> _REQUIREMENT_: Report every line in the entries below that contains the word "Cuba", copying each such line in full.

[Entries from a collection]
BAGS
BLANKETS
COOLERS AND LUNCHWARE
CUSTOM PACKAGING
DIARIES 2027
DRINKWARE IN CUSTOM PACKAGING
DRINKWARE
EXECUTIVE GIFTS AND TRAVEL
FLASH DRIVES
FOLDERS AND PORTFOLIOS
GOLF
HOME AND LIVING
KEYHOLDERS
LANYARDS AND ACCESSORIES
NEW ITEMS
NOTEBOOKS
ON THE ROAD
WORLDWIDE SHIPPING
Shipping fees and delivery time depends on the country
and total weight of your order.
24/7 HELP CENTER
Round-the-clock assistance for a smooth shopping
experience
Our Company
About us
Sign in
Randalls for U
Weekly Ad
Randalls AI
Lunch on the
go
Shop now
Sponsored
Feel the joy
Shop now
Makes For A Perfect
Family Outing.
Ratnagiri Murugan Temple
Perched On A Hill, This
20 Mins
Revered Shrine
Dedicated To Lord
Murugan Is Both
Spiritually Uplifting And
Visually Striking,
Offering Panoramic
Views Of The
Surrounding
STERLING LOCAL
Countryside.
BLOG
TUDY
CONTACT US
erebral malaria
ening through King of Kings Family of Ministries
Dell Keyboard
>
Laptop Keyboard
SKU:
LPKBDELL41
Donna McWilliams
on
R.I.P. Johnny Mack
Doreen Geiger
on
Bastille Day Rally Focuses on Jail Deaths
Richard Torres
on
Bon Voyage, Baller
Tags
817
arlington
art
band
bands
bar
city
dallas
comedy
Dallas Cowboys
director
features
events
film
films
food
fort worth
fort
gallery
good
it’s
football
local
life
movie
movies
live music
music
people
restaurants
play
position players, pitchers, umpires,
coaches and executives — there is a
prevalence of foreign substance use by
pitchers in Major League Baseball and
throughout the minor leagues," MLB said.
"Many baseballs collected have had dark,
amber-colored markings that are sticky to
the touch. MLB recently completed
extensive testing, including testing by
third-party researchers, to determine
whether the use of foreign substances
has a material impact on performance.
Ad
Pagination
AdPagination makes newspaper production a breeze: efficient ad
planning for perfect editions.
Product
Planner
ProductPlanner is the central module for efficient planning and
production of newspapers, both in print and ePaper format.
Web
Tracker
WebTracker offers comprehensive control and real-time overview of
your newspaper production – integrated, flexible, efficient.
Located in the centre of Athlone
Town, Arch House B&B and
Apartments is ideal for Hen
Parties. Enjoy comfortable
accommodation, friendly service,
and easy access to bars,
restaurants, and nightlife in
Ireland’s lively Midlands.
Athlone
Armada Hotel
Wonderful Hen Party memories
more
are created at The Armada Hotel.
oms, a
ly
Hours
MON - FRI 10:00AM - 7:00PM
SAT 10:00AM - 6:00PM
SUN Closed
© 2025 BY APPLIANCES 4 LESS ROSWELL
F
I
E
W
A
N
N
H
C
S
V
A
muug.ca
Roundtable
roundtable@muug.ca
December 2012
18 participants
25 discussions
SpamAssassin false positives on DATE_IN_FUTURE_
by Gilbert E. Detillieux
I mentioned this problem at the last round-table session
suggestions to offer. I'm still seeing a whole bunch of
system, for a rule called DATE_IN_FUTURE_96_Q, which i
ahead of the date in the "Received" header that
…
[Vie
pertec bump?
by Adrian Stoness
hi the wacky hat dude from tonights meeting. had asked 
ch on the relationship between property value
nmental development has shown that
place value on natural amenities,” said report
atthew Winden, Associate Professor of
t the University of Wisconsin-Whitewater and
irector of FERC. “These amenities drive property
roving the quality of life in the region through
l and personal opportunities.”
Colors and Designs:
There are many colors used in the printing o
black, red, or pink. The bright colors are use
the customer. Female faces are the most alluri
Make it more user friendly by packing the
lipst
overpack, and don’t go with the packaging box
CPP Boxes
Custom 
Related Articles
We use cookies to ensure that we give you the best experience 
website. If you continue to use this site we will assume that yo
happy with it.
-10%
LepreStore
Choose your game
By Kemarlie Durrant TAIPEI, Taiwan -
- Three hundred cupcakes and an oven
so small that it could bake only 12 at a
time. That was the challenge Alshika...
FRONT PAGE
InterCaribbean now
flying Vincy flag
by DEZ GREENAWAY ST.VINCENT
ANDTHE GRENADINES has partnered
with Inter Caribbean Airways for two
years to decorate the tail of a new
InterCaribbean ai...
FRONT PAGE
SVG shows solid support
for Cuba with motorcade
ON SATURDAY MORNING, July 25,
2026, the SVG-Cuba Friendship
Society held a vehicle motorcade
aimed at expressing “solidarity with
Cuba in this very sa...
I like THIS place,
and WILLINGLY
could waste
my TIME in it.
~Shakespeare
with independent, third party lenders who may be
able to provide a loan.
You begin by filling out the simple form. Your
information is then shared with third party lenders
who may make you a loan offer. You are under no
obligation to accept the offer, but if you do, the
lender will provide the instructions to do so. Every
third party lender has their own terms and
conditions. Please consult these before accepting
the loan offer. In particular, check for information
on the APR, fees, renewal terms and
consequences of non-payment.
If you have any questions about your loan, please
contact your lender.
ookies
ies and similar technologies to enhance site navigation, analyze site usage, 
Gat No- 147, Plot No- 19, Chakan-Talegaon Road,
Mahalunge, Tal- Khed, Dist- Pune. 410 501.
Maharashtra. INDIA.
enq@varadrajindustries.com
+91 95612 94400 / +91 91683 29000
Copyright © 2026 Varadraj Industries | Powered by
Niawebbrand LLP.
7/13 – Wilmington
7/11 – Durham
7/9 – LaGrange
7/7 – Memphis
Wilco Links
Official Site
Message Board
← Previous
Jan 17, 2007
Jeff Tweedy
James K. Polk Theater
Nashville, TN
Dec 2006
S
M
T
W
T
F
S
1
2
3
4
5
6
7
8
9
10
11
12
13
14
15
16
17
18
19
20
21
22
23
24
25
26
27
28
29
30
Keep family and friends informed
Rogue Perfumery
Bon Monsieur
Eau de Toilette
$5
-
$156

> _REPLY TO THE TASK_:
for Cuba with motorcade
2026, the SVG-Cuba Friendship
Cuba in this very sa...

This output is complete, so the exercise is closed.